#### INFORMATION SUPPLIED
○ ○ ○ ○
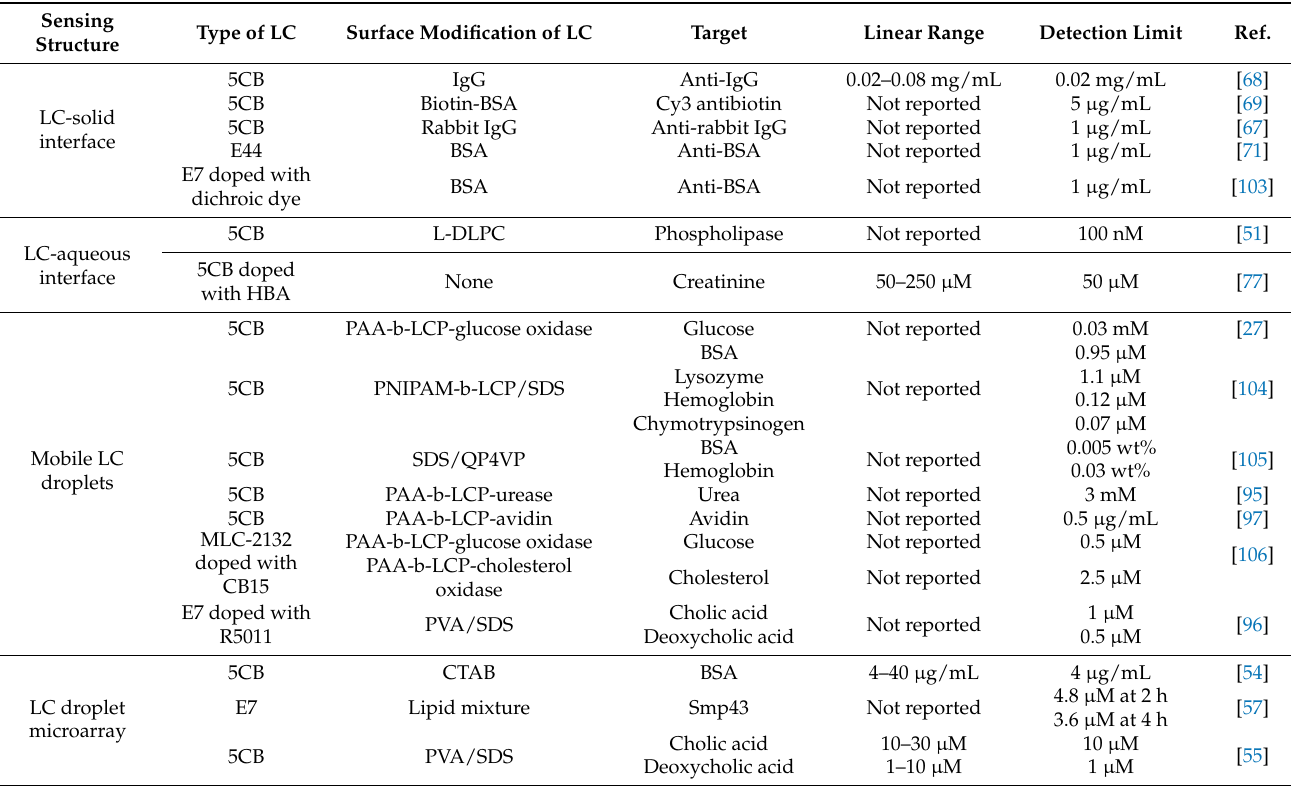
Table 1. Summary of LC-based microfluidic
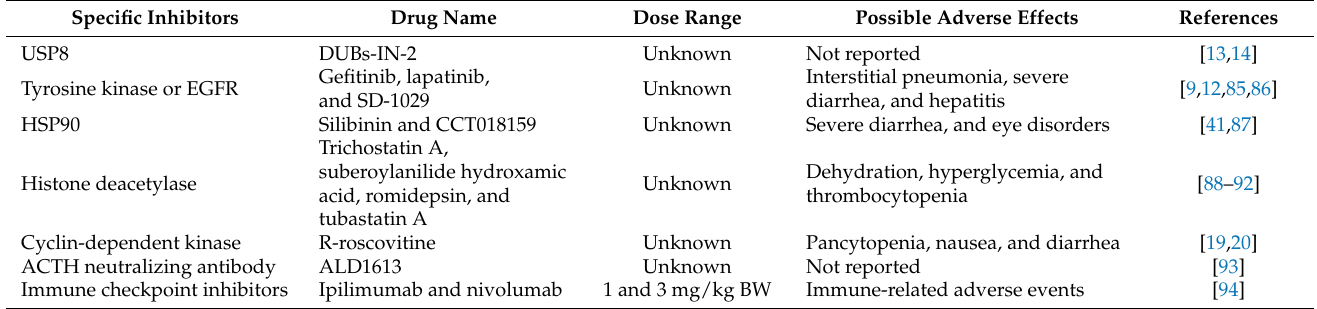
Table 2. Characteristics of drugs introduced for novel potential therapy. USP8, ubiquitin-specific protease 8; EGFR, epidermal growth factor receptor; HSP90, heat shock protein 90; ACTH, adrenocor- ticotropic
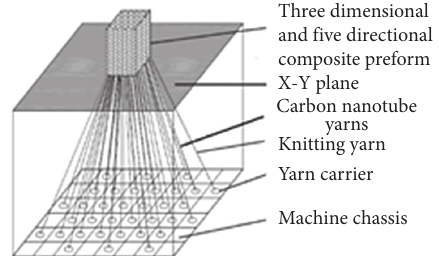
Figure 1: Schematic of four-step 3D braiding.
○ ○ ○ ○
#### WORK INSTRUCTION
Reproduce the material above in full and without alteration, but skip all pictures.

#### ANSWER BELOW
Table 1. Summary of LC-based microfluidic
Table 2. Characteristics of drugs introduced for novel potential therapy. USP8, ubiquitin-specific protease 8; EGFR, epidermal growth factor receptor; HSP90, heat shock protein 90; ACTH, adrenocor- ticotropic
Figure 1: Schematic of four-step 3D braiding.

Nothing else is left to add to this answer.